Actress Salma Hayek, Director Miguel Arteta and John Lithgow

Beatriz at Dinner” — a film that takes a hard look at class, racism and environmental destructions — is seemingly perfectly suited for the Trump era, even though it was filmed before the Republican billionaire took office.
The film stars Salma Hayek as a Mexican immigrant living in the US who was separated from her family after a failed real estate project decimated her small town.
The woman, who describes herself as “ugly, old and fat,” now makes her living as a massage therapist among the wealthy in posh Orange County, in southern California.
Hayek plays Beatriz in plain clothes, no makeup and awkward hair — a world away from the good looks showcased in “From Dawn to Dusk” (1996), or her Oscar-nominated performance as Frida Kahlo in “Frida” (2002).

__PROVIDED DATA__

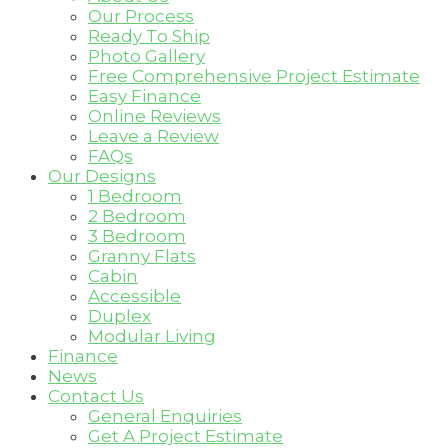
Our Process
Ready To Ship
Photo Gallery
Free Comprehensive Project Estimate
Easy Finance
Online Reviews
Leave a Review
FAQs
Our Designs
1 Bedroom
2 Bedroom
3 Bedroom
Granny Flats
Cabin
Accessible
Duplex
Modular Living
Finance
News
Contact Us
General Enquiries
Get A Project Estimate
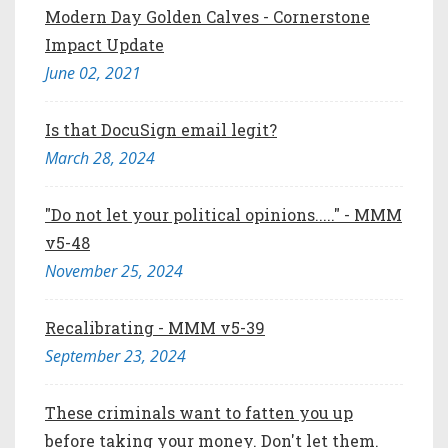
Modern Day Golden Calves - Cornerstone
Impact Update
June 02, 2021
Is that DocuSign email legit?
March 28, 2024
"Do not let your political opinions....." - MMM
v5-48
November 25, 2024
Recalibrating - MMM v5-39
September 23, 2024
These criminals want to fatten you up
before taking your money. Don't let them.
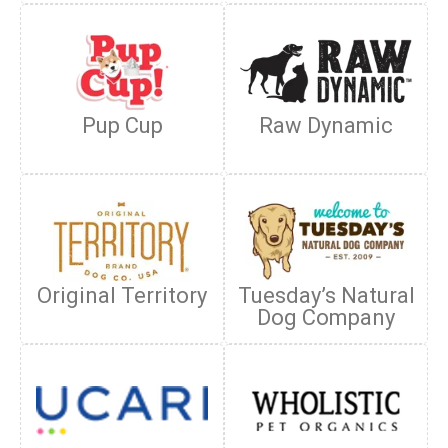
Pup Cup
Raw Dynamic
Original Territory
Tuesday’s Natural
Dog Company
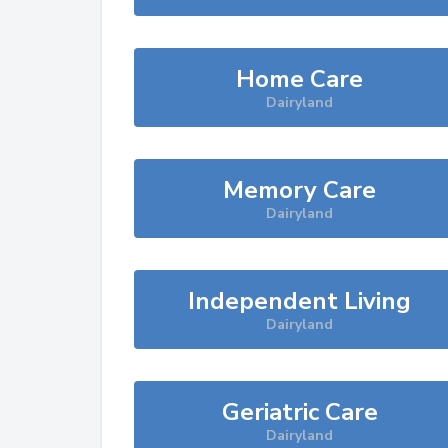
Home Care
Dairyland
Memory Care
Dairyland
Independent Living
Dairyland
Geriatric Care
Dairyland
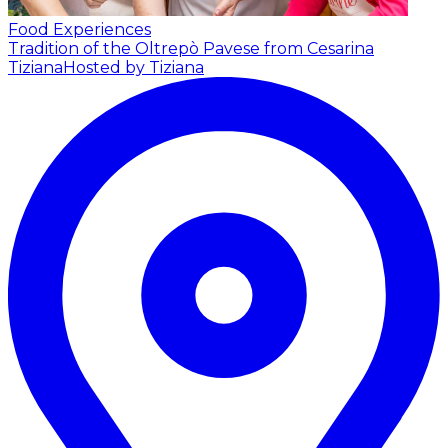
Food Experiences
Tradition of the Oltrepò Pavese from Cesarina
Tiziana
Hosted by Tiziana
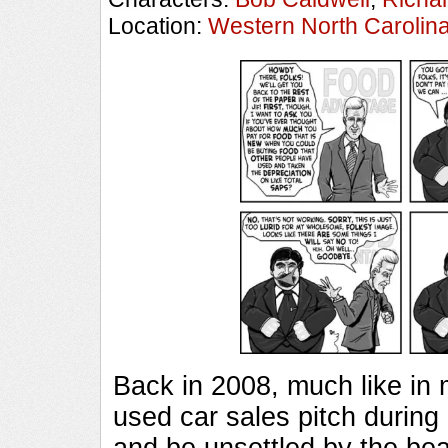
Location:
Western North Carolin
Back in 2008, much like in
used car sales pitch during
and be unsettled by the be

__BRIEF__
Carry on the article about the film "Beatriz at Dinner," starting right after its last sentence. The rows have nothing to do with the article about the film "Beatriz at Dinner."

__RESPONSE__
Beatriz’s immigrant status reflects the kinds of debates now commonplace in Donald Trump’s America, and fueled by the president’s promise to deport 3 million “illegal immigrants” and build a wall on the border with Mexico.
America’s rich-poor divide is sharply depicted in the film: The petite, plain-Jane Beatriz is clearly out of place with the tall, white, well-manicured women in high heels and their husbands, who smoke cigars as they discuss business deals.
“I love this character because it represents so many people,” Hayek, who is of Mexican and Lebanese descent, told AFP in a telephone interview in Spanish.